The wafer stage support base 70 is supported by the second part of
the active vibration isolation system 154, which vibrationally
isolates the wafer from the ground. Since the wafer position stage
support base 70 is isolated from ground independently from the lens
body 50 parallel isolation is provided. Such parallel isolation
allows the isolation to be decoupled providing for less cross
interference caused by vibrations from the separate parts.

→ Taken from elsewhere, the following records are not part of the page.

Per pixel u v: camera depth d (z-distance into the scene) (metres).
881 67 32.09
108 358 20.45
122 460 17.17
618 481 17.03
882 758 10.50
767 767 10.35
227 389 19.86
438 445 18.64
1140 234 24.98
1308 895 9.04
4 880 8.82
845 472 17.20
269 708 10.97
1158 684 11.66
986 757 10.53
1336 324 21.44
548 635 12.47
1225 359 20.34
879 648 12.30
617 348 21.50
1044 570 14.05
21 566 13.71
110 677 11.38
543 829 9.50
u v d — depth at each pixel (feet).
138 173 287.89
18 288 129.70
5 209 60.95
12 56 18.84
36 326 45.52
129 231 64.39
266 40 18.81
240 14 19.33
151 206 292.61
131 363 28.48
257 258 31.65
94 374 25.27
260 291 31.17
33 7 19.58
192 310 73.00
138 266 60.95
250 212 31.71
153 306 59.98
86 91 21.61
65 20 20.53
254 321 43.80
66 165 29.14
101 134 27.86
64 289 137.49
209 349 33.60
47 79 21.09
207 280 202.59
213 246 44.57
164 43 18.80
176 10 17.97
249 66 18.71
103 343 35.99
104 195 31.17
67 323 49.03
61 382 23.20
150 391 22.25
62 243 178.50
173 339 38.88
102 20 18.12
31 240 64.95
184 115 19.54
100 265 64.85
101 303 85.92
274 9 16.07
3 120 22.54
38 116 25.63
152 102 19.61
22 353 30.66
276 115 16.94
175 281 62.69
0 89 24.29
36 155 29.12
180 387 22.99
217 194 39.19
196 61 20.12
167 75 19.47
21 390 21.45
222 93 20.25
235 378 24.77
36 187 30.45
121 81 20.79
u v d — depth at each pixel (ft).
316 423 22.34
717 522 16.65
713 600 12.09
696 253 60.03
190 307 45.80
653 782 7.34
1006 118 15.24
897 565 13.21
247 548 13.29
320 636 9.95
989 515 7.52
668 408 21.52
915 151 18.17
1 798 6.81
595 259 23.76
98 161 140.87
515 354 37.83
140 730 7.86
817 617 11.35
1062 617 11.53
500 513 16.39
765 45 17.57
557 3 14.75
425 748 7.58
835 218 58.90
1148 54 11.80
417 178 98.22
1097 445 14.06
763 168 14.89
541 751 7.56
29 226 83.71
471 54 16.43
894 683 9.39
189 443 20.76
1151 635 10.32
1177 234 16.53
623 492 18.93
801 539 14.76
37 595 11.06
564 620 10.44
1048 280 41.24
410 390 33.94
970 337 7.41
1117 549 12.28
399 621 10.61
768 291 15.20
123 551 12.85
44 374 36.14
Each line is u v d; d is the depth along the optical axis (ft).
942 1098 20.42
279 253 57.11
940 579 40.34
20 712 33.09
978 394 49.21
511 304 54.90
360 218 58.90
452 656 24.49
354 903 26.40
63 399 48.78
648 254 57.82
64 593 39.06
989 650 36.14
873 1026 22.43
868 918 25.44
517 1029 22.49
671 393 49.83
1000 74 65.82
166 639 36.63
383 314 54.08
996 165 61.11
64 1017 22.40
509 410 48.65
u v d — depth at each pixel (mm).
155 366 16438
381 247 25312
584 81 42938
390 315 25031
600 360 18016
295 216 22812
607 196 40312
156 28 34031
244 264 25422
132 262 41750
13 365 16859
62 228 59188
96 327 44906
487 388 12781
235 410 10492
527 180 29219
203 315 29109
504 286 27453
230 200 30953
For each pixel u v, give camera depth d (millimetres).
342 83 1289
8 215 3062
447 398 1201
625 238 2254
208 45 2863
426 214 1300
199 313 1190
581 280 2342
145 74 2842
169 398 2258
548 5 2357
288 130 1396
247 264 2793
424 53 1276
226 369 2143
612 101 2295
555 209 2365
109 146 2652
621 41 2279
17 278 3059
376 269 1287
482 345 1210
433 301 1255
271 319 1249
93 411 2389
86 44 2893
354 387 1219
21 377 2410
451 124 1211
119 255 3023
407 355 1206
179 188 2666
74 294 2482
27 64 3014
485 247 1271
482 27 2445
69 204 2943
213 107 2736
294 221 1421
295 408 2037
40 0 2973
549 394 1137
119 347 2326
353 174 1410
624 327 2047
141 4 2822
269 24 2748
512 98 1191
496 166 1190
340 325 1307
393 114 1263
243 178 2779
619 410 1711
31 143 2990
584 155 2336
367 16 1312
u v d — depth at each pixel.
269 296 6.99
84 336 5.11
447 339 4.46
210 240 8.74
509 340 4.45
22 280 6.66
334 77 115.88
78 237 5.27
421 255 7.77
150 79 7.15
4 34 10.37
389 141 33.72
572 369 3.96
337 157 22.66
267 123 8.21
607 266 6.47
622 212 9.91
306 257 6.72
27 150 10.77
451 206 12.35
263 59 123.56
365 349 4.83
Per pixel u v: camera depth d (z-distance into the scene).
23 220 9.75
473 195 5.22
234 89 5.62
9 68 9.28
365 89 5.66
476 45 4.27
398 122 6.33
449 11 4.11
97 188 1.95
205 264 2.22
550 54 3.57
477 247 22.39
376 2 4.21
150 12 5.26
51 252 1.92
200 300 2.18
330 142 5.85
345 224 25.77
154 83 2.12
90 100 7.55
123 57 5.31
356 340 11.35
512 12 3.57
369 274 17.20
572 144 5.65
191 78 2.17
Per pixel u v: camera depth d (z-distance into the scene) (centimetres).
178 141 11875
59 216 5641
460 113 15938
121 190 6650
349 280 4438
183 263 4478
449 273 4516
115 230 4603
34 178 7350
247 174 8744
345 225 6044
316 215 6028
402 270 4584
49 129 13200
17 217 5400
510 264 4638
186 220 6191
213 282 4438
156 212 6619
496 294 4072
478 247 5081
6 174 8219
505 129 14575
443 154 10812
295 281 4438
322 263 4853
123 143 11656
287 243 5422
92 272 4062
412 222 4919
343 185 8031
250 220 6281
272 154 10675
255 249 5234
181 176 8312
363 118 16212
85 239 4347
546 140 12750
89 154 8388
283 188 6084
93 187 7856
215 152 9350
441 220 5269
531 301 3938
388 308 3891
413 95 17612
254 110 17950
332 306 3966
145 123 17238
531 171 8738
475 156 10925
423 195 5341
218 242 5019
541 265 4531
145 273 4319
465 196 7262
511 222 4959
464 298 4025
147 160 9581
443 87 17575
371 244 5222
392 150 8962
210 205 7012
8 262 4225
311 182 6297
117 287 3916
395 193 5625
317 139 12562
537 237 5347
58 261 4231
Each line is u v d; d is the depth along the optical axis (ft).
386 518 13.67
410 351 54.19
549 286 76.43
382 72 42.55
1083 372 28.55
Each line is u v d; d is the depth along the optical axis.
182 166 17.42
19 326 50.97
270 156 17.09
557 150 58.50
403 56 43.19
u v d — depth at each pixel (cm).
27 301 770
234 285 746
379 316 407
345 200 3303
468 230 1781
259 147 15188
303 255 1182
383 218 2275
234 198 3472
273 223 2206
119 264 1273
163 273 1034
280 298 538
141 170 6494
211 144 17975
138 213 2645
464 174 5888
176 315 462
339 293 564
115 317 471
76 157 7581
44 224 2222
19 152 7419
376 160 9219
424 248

Measurement devices such as interferometers 56 and 58 monitor the
positions of the wafer table 51 and reticle stage RS, respectively,
relative to a reference and outputs position data to the system
controller 62. The projection lens 46 may include a lens assembly
that projects and/or focuses the light or beam from an illumination
system 42 that passes through the reticle R. The reticle stage RS
is attached to a reticle stage drive control unit 60 controlled by
the system controller 62 to precisely position the reticle R
relative to the projection lens 46 (or at least one of the wafer
table 51 and the wafer W). Similarly, the wafer stage 52 connected
to a wafer stage drive control unit 160 to precisely position the
wafer W workpiece relative to the projection lens 46 (or at least
one of the reticle stage RS and the reticle R).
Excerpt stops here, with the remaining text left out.